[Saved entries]
Start of Block

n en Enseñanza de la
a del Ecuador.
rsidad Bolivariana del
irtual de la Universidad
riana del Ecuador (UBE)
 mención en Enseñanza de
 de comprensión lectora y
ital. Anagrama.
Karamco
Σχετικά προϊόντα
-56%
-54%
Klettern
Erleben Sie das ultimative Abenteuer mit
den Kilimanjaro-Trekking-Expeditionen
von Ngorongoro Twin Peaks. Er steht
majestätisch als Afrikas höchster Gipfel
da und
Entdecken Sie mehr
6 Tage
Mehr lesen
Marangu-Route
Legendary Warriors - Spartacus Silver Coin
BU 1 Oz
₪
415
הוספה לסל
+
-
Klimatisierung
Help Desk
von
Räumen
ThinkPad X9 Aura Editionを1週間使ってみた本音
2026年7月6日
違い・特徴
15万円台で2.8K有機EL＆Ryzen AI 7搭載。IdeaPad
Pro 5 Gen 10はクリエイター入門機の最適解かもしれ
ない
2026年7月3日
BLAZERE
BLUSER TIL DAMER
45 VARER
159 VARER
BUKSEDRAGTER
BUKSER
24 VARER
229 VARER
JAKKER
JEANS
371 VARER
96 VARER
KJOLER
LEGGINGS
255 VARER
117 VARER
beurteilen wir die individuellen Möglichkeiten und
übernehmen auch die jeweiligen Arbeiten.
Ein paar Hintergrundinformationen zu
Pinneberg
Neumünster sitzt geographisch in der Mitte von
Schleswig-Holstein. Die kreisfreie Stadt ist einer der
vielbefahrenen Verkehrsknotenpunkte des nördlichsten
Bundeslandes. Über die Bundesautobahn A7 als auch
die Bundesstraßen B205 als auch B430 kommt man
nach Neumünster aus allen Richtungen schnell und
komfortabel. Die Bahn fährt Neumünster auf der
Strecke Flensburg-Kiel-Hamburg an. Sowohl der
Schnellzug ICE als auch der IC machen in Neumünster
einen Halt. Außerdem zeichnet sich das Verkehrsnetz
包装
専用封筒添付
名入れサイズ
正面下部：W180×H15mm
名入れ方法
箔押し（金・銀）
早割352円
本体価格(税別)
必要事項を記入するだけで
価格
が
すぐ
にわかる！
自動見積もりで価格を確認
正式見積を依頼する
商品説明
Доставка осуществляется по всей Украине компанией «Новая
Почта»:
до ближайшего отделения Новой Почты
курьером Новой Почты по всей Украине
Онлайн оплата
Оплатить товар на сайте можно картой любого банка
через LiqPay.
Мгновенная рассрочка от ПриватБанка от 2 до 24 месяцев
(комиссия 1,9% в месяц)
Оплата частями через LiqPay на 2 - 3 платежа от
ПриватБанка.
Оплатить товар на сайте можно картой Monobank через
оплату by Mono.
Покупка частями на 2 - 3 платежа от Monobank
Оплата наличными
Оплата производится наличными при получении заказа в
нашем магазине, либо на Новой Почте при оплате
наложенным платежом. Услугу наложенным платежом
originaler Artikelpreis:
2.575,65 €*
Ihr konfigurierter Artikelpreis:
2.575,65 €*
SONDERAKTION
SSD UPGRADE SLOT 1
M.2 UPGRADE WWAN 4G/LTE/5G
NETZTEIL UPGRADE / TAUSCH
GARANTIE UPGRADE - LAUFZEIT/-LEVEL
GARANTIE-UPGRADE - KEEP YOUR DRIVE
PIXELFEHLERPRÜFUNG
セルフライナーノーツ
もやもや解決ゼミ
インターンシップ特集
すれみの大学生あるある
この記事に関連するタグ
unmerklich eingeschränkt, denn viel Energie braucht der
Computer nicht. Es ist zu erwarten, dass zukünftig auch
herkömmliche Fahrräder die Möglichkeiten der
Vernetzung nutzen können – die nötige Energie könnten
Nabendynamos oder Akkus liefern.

End of Block

**TASK STATEMENT:** Provide an exact transcription of every entry above.

**RESULT OF THE TASK:**
n en Enseñanza de la
a del Ecuador.
rsidad Bolivariana del
irtual de la Universidad
riana del Ecuador (UBE)
 mención en Enseñanza de
 de comprensión lectora y
ital. Anagrama.
Karamco
Σχετικά προϊόντα
-56%
-54%
Klettern
Erleben Sie das ultimative Abenteuer mit
den Kilimanjaro-Trekking-Expeditionen
von Ngorongoro Twin Peaks. Er steht
majestätisch als Afrikas höchster Gipfel
da und
Entdecken Sie mehr
6 Tage
Mehr lesen
Marangu-Route
Legendary Warriors - Spartacus Silver Coin
BU 1 Oz
₪
415
הוספה לסל
+
-
Klimatisierung
Help Desk
von
Räumen
ThinkPad X9 Aura Editionを1週間使ってみた本音
2026年7月6日
違い・特徴
15万円台で2.8K有機EL＆Ryzen AI 7搭載。IdeaPad
Pro 5 Gen 10はクリエイター入門機の最適解かもしれ
ない
2026年7月3日
BLAZERE
BLUSER TIL DAMER
45 VARER
159 VARER
BUKSEDRAGTER
BUKSER
24 VARER
229 VARER
JAKKER
JEANS
371 VARER
96 VARER
KJOLER
LEGGINGS
255 VARER
117 VARER
beurteilen wir die individuellen Möglichkeiten und
übernehmen auch die jeweiligen Arbeiten.
Ein paar Hintergrundinformationen zu
Pinneberg
Neumünster sitzt geographisch in der Mitte von
Schleswig-Holstein. Die kreisfreie Stadt ist einer der
vielbefahrenen Verkehrsknotenpunkte des nördlichsten
Bundeslandes. Über die Bundesautobahn A7 als auch
die Bundesstraßen B205 als auch B430 kommt man
nach Neumünster aus allen Richtungen schnell und
komfortabel. Die Bahn fährt Neumünster auf der
Strecke Flensburg-Kiel-Hamburg an. Sowohl der
Schnellzug ICE als auch der IC machen in Neumünster
einen Halt. Außerdem zeichnet sich das Verkehrsnetz
包装
専用封筒添付
名入れサイズ
正面下部：W180×H15mm
名入れ方法
箔押し（金・銀）
早割352円
本体価格(税別)
必要事項を記入するだけで
価格
が
すぐ
にわかる！
自動見積もりで価格を確認
正式見積を依頼する
商品説明
Доставка осуществляется по всей Украине компанией «Новая
Почта»:
до ближайшего отделения Новой Почты
курьером Новой Почты по всей Украине
Онлайн оплата
Оплатить товар на сайте можно картой любого банка
через LiqPay.
Мгновенная рассрочка от ПриватБанка от 2 до 24 месяцев
(комиссия 1,9% в месяц)
Оплата частями через LiqPay на 2 - 3 платежа от
ПриватБанка.
Оплатить товар на сайте можно картой Monobank через
оплату by Mono.
Покупка частями на 2 - 3 платежа от Monobank
Оплата наличными
Оплата производится наличными при получении заказа в
нашем магазине, либо на Новой Почте при оплате
наложенным платежом. Услугу наложенным платежом
originaler Artikelpreis:
2.575,65 €*
Ihr konfigurierter Artikelpreis:
2.575,65 €*
SONDERAKTION
SSD UPGRADE SLOT 1
M.2 UPGRADE WWAN 4G/LTE/5G
NETZTEIL UPGRADE / TAUSCH
GARANTIE UPGRADE - LAUFZEIT/-LEVEL
GARANTIE-UPGRADE - KEEP YOUR DRIVE
PIXELFEHLERPRÜFUNG
セルフライナーノーツ
もやもや解決ゼミ
インターンシップ特集
すれみの大学生あるある
この記事に関連するタグ
unmerklich eingeschränkt, denn viel Energie braucht der
Computer nicht. Es ist zu erwarten, dass zukünftig auch
herkömmliche Fahrräder die Möglichkeiten der
Vernetzung nutzen können – die nötige Energie könnten
Nabendynamos oder Akkus liefern.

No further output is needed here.